> [Work task]
Would it be possible to copy exactly the lines from the one containing "X2684Y-6874D03*" to the end of the entries, including both and nothing else?

_ _ _ _

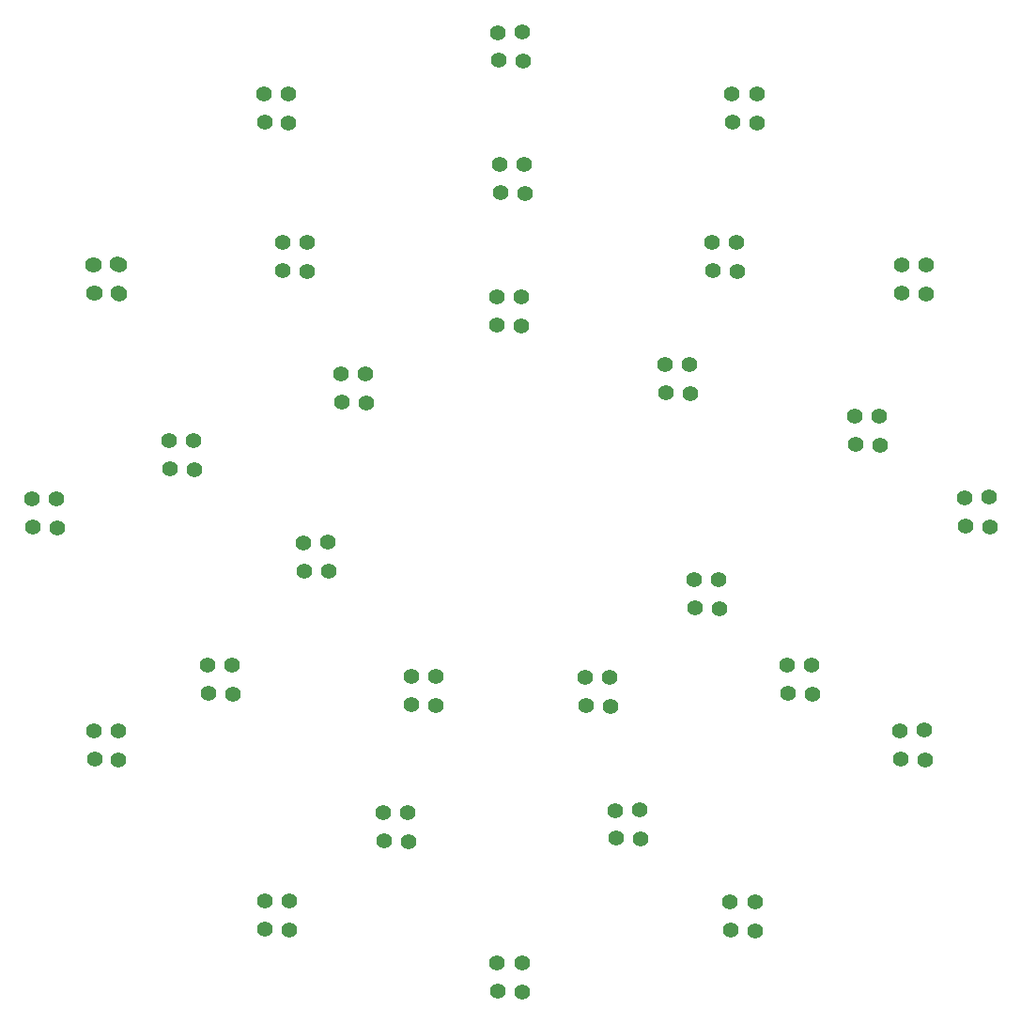
<source format=gbr>
G04 CAM350 V10.2.0 (Build 386) Date:  Sat Feb 01 15:25:50 2025 *
G04 Database: c:\users\comp1\desktop\ajinkya_\gerber data\round 115\round_pcb1.cam *
G04 Layer 48: Layer_48 *
%FSLAX24Y24*%
%MOIN*%
%SFA1.000B1.000*%

%MIA0B0*%
%IPPOS*%
%ADD433C,0.05512*%
%LNLayer_48*%
%LPD*%
G54D433*
X-14772Y8739D03*
X-13899Y8750D03*
X-14743Y7742D03*
X-13881Y7712D03*
X-14814Y8768D03*
X-13941Y8780D03*
X-14784Y7771D03*
X-13923Y7742D03*
X-8102Y9558D03*
X-7229Y9570D03*
X-8072Y8561D03*
X-7211Y8532D03*
X-8762Y14817D03*
X-7889Y14829D03*
X-8732Y13820D03*
X-7871Y13791D03*
X-446Y17005D03*
X427Y17017D03*
X-416Y16008D03*
X445Y15978D03*
X7859Y14817D03*
X8732Y14828D03*
X7889Y13820D03*
X8750Y13790D03*
X-392Y12315D03*
X481Y12327D03*
X-363Y11319D03*
X498Y11289D03*
X7143Y9552D03*
X8016Y9564D03*
X7172Y8555D03*
X8033Y8526D03*
X13867Y8747D03*
X14740Y8759D03*
X13896Y7750D03*
X14757Y7720D03*
X-501Y7626D03*
X372Y7638D03*
X-472Y6629D03*
X389Y6600D03*
X-6022Y4878D03*
X-5149Y4889D03*
X-5992Y3881D03*
X-5131Y3851D03*
X-12111Y2507D03*
X-11239Y2519D03*
X-12082Y1511D03*
X-11221Y1481D03*
X5480Y5211D03*
X6352Y5223D03*
X5509Y4215D03*
X6370Y4185D03*
X12209Y3389D03*
X13082Y3400D03*
X12239Y2392D03*
X13100Y2362D03*
X16108Y499D03*
X16981Y511D03*
X16137Y-498D03*
X16998Y-528D03*
X6518Y-2421D03*
X7391Y-2409D03*
X6547Y-3418D03*
X7408Y-3447D03*
X-7355Y-1100D03*
X-6482Y-1088D03*
X-7326Y-2097D03*
X-6465Y-2126D03*
X-16980Y439D03*
X-16107Y451D03*
X-16951Y-558D03*
X-16090Y-587D03*
X-3533Y-5848D03*
X-2660Y-5837D03*
X-3503Y-6845D03*
X-2642Y-6875D03*
X2654Y-5878D03*
X3527Y-5866D03*
X2684Y-6874D03*
X3545Y-6904D03*
X9809Y-5447D03*
X10682Y-5435D03*
X9839Y-6444D03*
X10700Y-6474D03*
X13808Y-7771D03*
X14681Y-7759D03*
X13837Y-8768D03*
X14698Y-8798D03*
X3716Y-10596D03*
X4589Y-10585D03*
X3745Y-11593D03*
X4606Y-11623D03*
X7797Y-13840D03*
X8670Y-13828D03*
X7827Y-14837D03*
X8688Y-14867D03*
X-472Y-16010D03*
X401Y-15998D03*
X-443Y-17007D03*
X419Y-17037D03*
X-4524Y-10678D03*
X-3651Y-10667D03*
X-4494Y-11675D03*
X-3633Y-11705D03*
X-8735Y-13816D03*
X-7862Y-13804D03*
X-8706Y-14813D03*
X-7844Y-14843D03*
X-14798Y-7776D03*
X-13926Y-7764D03*
X-14769Y-8773D03*
X-13908Y-8802D03*
X-10758Y-5452D03*
X-9885Y-5441D03*
X-10728Y-6449D03*
X-9867Y-6479D03*
M02*

</source>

_ _ _ _

> [Answer space]
X2684Y-6874D03*
X3545Y-6904D03*
X9809Y-5447D03*
X10682Y-5435D03*
X9839Y-6444D03*
X10700Y-6474D03*
X13808Y-7771D03*
X14681Y-7759D03*
X13837Y-8768D03*
X14698Y-8798D03*
X3716Y-10596D03*
X4589Y-10585D03*
X3745Y-11593D03*
X4606Y-11623D03*
X7797Y-13840D03*
X8670Y-13828D03*
X7827Y-14837D03*
X8688Y-14867D03*
X-472Y-16010D03*
X401Y-15998D03*
X-443Y-17007D03*
X419Y-17037D03*
X-4524Y-10678D03*
X-3651Y-10667D03*
X-4494Y-11675D03*
X-3633Y-11705D03*
X-8735Y-13816D03*
X-7862Y-13804D03*
X-8706Y-14813D03*
X-7844Y-14843D03*
X-14798Y-7776D03*
X-13926Y-7764D03*
X-14769Y-8773D03*
X-13908Y-8802D03*
X-10758Y-5452D03*
X-9885Y-5441D03*
X-10728Y-6449D03*
X-9867Y-6479D03*
M02*

</source>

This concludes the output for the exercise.